Below are the records; give again exactly the line with "48: (494, 99)", the line with "83: (451, 117)", and each line that lies between them, and nothing besides.

══ RECORDS PROVIDED

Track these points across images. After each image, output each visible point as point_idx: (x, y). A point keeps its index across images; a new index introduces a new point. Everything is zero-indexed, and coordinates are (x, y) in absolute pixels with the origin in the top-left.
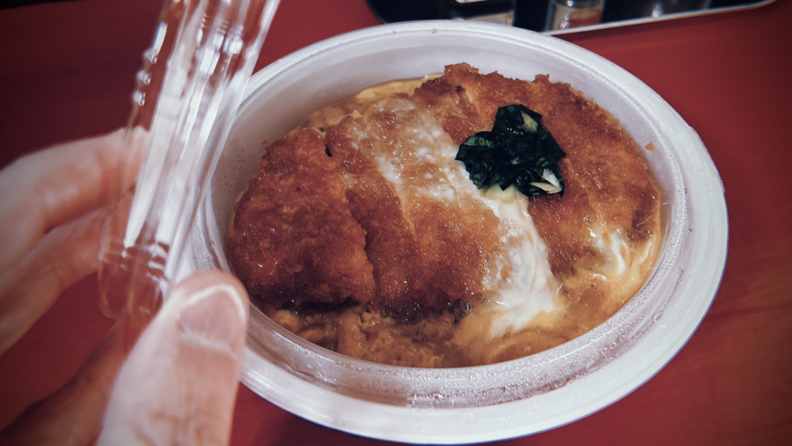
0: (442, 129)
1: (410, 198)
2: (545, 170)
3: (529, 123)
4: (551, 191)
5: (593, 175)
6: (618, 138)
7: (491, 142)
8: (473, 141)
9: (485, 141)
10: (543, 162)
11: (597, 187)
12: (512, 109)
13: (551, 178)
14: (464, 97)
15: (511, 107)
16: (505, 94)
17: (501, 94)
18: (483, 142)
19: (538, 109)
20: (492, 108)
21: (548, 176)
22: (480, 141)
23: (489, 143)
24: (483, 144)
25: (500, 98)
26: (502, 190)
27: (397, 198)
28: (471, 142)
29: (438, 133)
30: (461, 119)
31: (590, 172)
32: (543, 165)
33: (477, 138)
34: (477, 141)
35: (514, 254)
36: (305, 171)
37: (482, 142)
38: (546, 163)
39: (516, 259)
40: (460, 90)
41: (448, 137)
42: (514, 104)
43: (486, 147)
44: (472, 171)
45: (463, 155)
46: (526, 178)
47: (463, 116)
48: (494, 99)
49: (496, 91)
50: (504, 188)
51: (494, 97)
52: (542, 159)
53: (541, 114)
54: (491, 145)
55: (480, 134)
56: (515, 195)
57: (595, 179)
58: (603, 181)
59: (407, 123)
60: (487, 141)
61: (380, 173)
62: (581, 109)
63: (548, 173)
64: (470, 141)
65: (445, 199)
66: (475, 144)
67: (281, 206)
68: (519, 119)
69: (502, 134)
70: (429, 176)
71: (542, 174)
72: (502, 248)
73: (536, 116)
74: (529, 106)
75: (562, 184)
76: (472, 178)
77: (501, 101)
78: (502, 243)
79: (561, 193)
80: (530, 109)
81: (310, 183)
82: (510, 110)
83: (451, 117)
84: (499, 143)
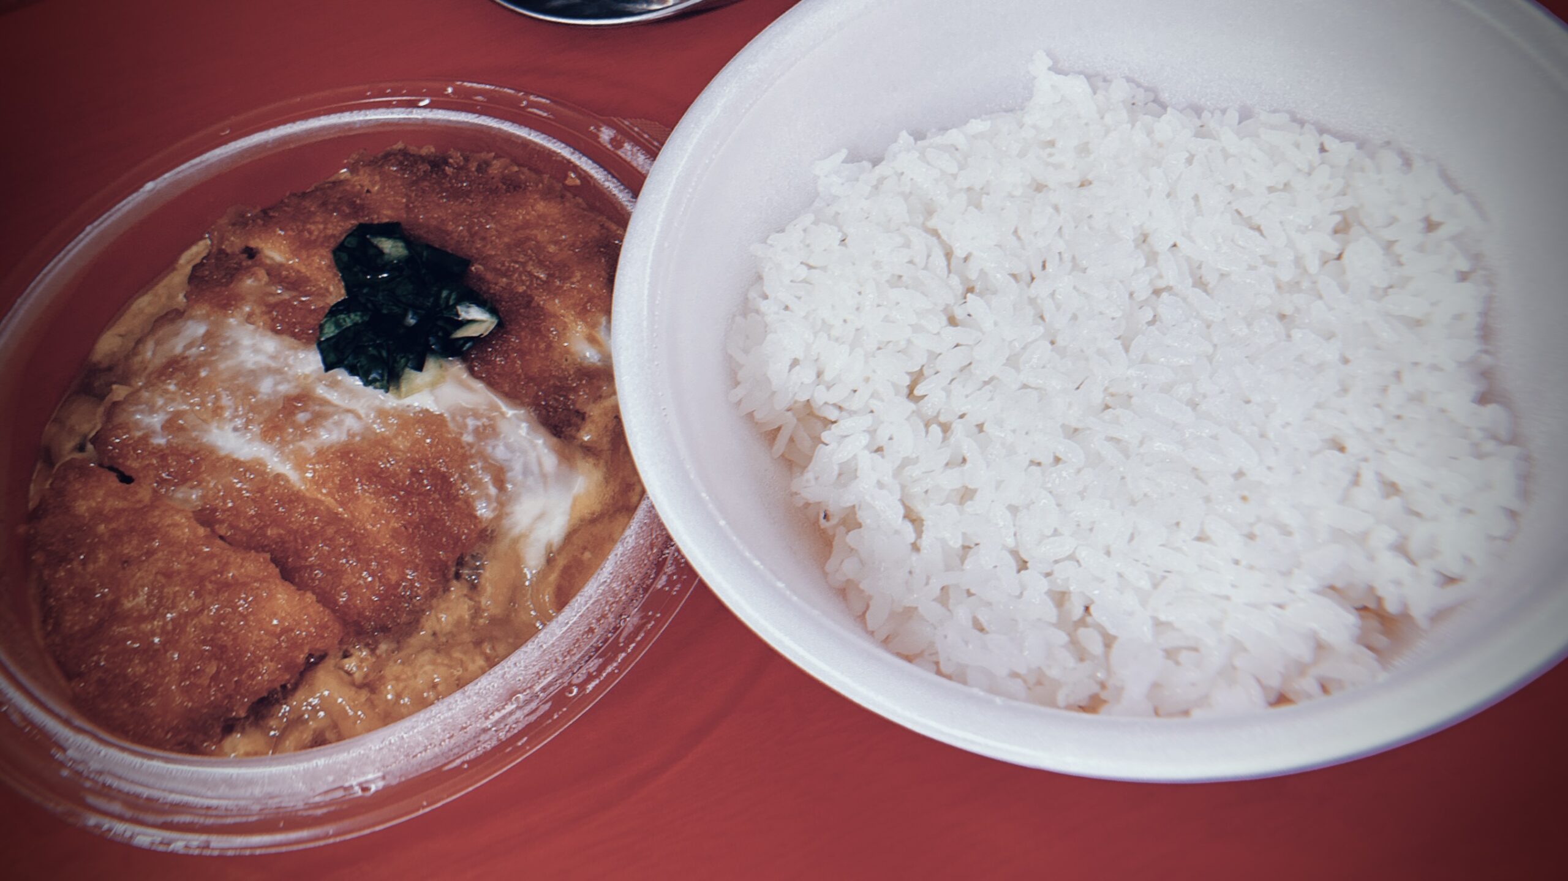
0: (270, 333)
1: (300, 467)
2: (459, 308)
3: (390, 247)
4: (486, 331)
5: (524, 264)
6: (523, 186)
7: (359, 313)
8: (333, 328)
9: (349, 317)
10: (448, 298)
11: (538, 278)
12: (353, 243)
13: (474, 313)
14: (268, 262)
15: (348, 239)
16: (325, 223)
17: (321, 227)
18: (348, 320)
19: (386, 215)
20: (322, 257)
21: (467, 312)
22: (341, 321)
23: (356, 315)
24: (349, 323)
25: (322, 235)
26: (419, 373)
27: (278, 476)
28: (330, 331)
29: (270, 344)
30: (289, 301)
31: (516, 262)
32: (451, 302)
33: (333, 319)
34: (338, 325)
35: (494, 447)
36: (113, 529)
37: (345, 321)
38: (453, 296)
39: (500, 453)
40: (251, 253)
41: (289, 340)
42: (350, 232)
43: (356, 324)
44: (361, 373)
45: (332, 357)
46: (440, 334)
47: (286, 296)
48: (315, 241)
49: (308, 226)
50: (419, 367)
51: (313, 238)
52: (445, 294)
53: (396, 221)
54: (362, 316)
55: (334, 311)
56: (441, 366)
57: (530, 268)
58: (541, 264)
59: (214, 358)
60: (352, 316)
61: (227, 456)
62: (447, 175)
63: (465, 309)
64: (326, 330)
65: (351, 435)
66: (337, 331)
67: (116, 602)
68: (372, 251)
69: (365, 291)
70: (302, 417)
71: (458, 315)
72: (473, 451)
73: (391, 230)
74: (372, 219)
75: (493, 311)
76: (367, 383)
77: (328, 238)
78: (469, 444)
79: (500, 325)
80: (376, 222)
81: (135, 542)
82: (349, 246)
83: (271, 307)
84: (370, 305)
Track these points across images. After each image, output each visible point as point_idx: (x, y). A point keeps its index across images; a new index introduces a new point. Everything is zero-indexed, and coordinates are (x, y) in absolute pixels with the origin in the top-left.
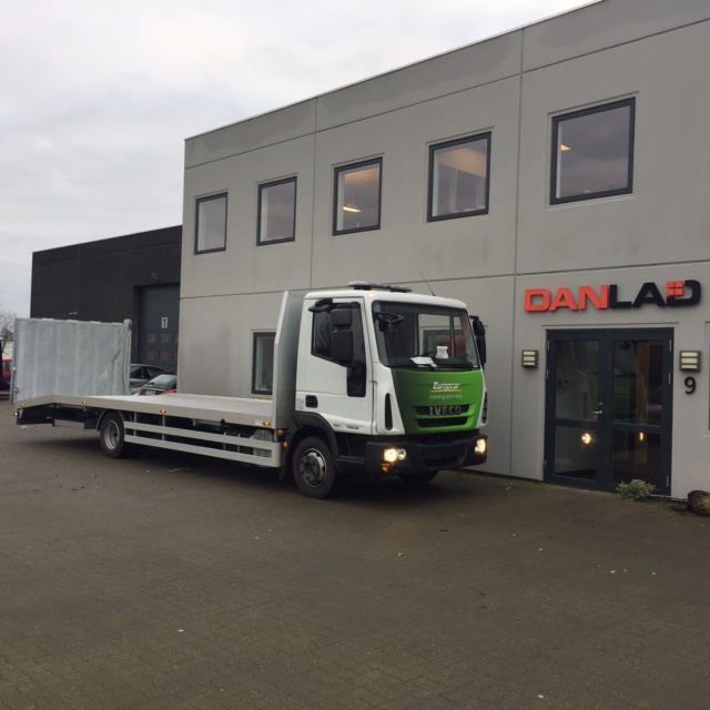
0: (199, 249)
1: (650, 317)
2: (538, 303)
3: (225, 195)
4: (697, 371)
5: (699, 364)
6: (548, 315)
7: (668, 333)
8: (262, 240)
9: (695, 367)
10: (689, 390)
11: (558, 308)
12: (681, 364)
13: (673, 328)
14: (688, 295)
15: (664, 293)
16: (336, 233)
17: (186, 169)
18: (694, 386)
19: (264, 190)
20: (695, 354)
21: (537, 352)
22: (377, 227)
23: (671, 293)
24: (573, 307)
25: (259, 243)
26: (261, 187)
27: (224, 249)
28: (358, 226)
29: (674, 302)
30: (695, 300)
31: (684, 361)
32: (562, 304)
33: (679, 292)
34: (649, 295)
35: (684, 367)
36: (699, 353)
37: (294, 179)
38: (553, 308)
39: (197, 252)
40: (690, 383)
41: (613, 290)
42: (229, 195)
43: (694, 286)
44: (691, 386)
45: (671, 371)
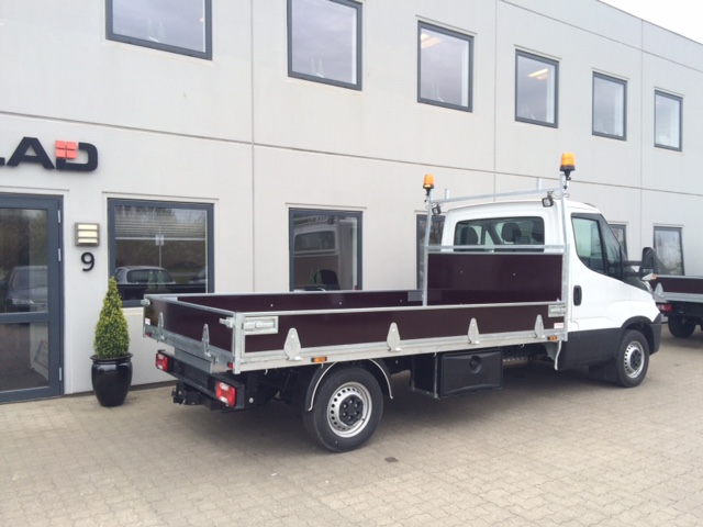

════
══ RECORDS PROVIDED

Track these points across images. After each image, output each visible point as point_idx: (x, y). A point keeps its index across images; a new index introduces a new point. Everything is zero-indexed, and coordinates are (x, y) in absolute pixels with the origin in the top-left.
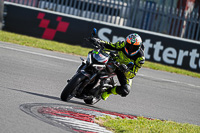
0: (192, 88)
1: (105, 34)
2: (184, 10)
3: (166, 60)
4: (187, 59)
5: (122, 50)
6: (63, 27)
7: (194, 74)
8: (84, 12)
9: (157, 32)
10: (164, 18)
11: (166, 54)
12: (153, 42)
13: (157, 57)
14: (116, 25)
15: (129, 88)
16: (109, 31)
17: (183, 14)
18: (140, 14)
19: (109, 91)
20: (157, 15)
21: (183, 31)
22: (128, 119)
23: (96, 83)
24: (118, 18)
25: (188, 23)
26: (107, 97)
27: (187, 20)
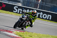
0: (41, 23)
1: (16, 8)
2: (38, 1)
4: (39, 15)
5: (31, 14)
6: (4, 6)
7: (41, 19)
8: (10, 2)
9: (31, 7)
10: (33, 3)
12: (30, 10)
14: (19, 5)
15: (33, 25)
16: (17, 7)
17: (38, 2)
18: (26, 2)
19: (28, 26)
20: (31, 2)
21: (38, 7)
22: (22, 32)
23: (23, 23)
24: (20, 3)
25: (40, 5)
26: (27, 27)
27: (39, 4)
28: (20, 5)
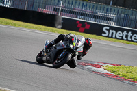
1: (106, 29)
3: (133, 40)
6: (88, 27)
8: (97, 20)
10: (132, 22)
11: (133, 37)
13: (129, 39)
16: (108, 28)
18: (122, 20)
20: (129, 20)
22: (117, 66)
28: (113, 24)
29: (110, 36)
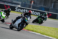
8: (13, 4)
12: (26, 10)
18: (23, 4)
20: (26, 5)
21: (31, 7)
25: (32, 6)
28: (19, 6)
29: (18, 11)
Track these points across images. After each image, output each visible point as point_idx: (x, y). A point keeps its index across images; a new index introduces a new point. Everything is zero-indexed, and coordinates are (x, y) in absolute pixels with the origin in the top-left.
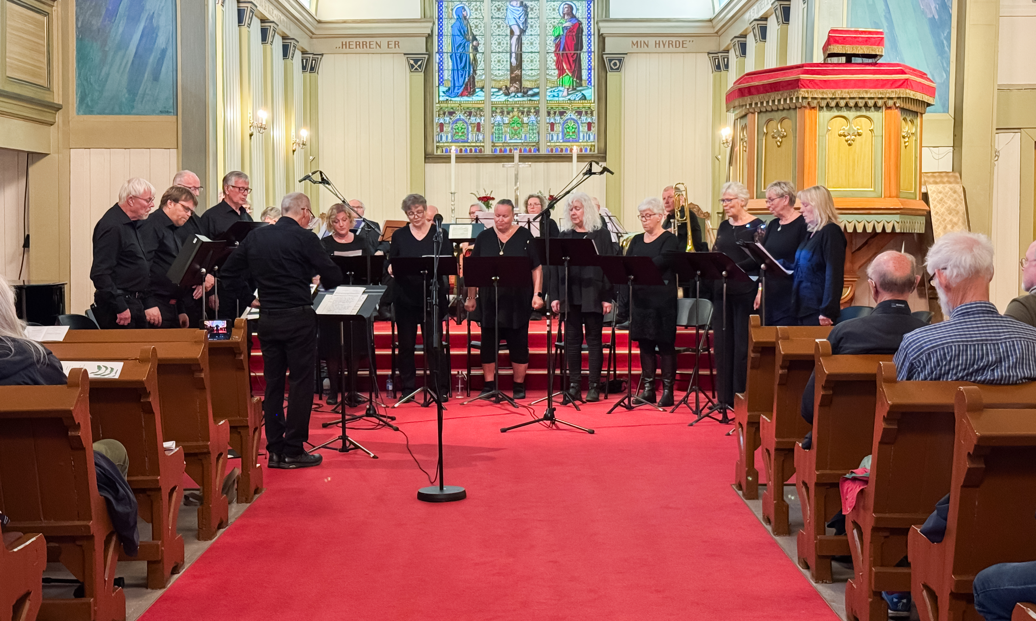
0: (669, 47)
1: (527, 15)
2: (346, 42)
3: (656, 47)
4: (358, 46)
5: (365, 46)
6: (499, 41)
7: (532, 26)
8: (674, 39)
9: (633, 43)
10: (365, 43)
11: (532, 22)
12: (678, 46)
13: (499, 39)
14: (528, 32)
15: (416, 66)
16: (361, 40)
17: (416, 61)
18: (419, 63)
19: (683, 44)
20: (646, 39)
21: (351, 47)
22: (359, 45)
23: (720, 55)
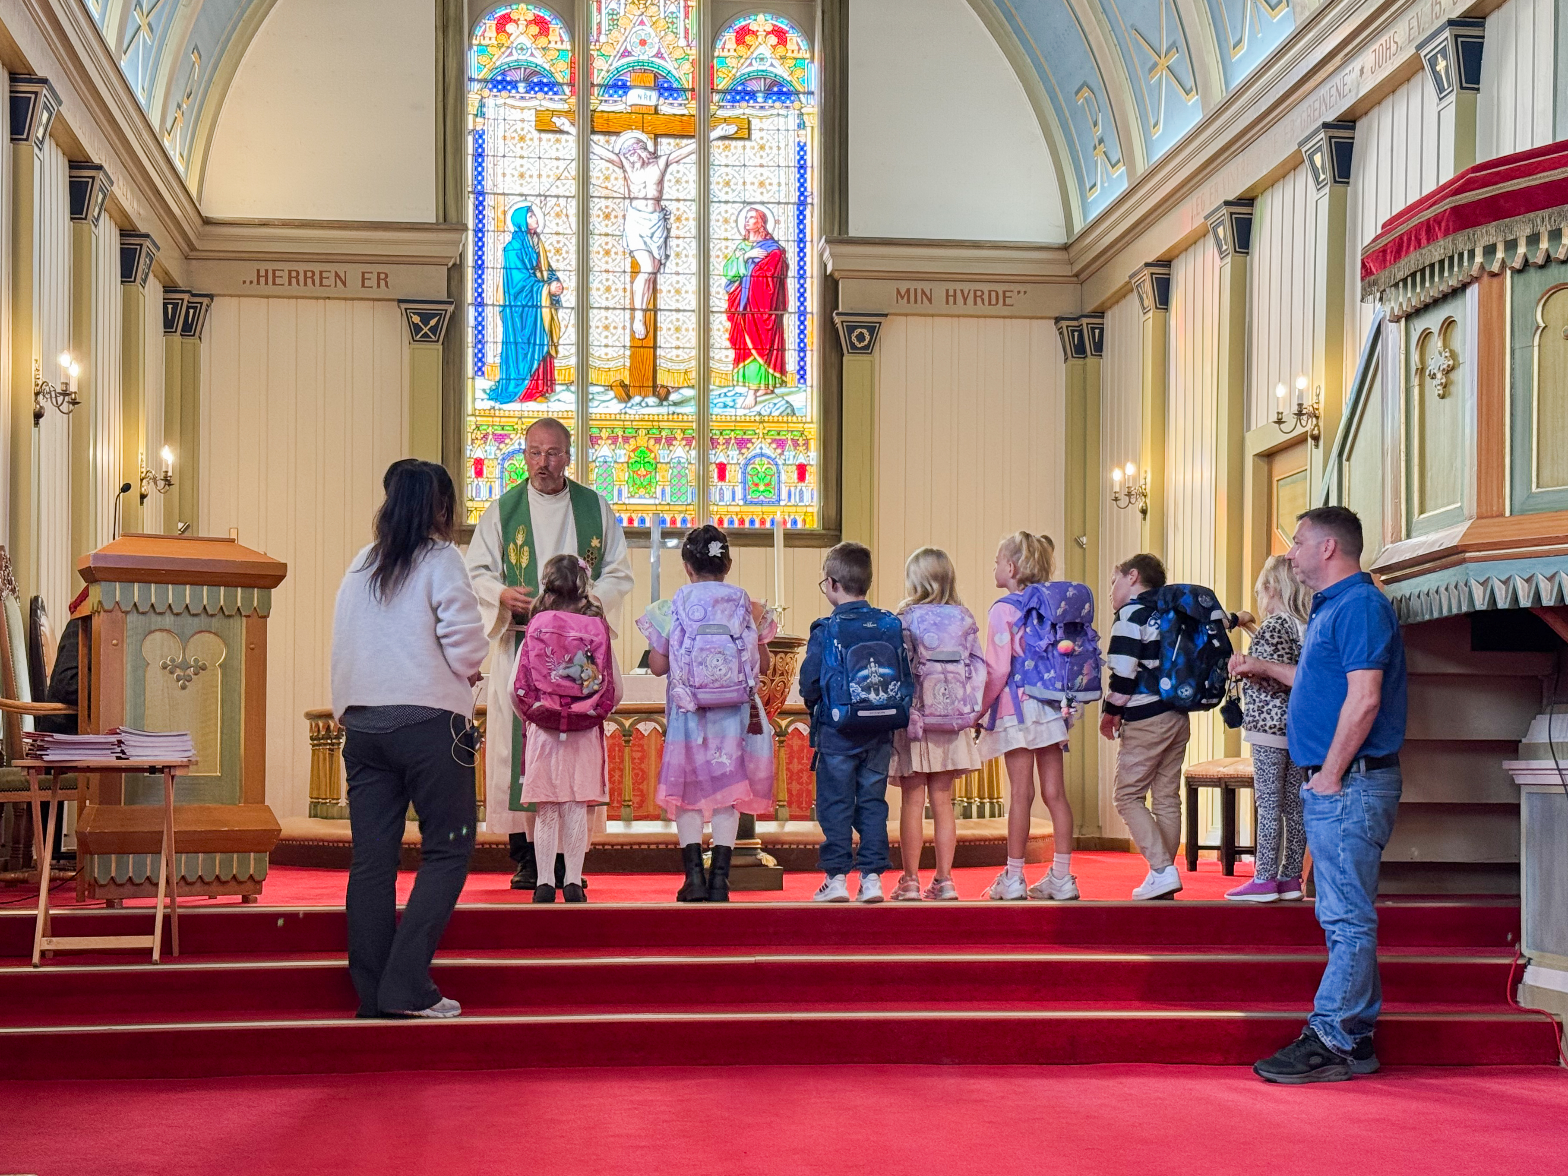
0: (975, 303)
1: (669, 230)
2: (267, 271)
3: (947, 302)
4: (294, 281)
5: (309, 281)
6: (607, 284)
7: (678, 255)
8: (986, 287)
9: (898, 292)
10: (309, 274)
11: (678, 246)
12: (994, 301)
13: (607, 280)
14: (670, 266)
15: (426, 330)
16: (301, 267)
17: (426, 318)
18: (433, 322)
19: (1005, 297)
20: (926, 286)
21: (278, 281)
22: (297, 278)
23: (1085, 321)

════

■ SOLUTION FOR THIS PROBLEM
48: (494, 99)
49: (496, 91)
50: (504, 188)
51: (494, 97)
52: (542, 159)
53: (541, 114)
54: (491, 145)
55: (480, 134)
56: (515, 195)
57: (595, 179)
58: (603, 181)
59: (407, 123)
60: (487, 141)
61: (380, 173)
62: (581, 109)
63: (548, 173)
64: (470, 141)
65: (445, 199)
66: (475, 144)
67: (281, 206)
68: (519, 119)
69: (502, 134)
70: (429, 176)
71: (542, 174)
72: (502, 248)
73: (536, 116)
74: (529, 106)
75: (562, 184)
76: (472, 178)
77: (501, 101)
78: (502, 243)
79: (561, 193)
80: (530, 109)
81: (310, 183)
82: (510, 110)
83: (451, 117)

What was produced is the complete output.